BEGIN Dataset content
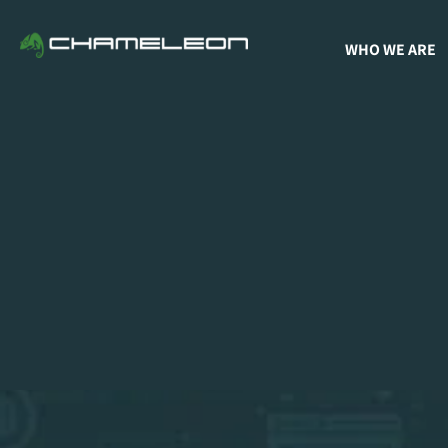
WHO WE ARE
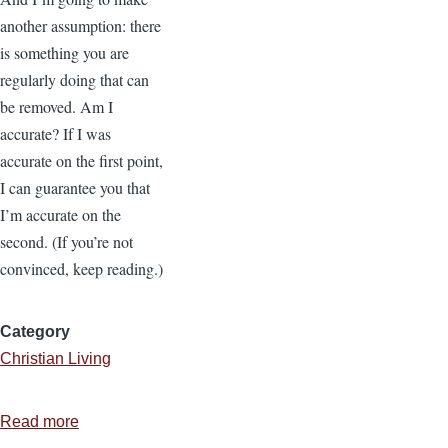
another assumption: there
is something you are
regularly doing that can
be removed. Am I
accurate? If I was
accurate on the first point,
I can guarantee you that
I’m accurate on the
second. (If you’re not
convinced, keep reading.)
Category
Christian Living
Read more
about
END Dataset content
BEGIN Dataset content
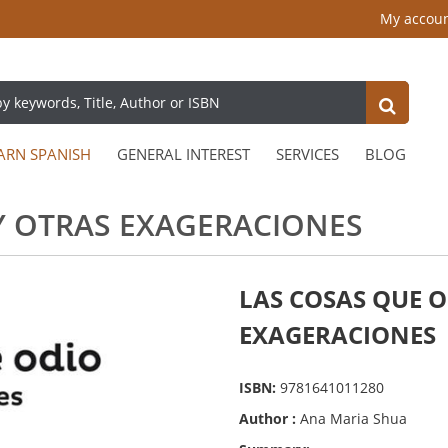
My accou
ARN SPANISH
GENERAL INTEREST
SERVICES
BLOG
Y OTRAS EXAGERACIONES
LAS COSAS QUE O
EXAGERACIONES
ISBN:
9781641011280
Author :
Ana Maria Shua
END Dataset content
BEGIN Dataset content
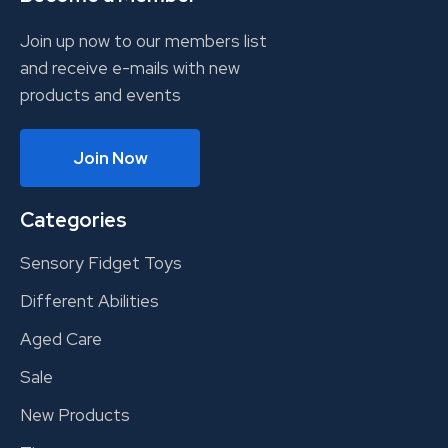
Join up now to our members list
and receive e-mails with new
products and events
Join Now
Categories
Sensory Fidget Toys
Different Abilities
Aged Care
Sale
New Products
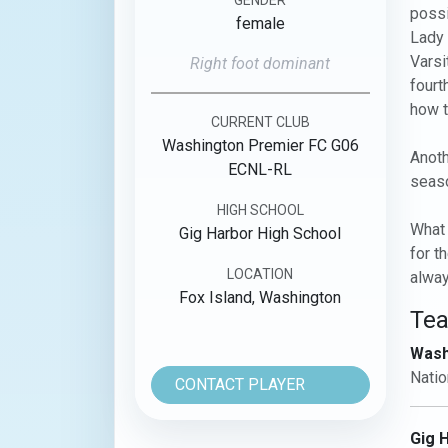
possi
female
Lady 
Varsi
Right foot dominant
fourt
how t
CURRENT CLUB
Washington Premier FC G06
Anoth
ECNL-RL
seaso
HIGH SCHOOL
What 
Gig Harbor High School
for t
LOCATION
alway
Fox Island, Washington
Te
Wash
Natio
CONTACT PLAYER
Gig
END Dataset content
Since only a number is wanted, please say how many lines in the data include the word "that".

*Solution below*:
2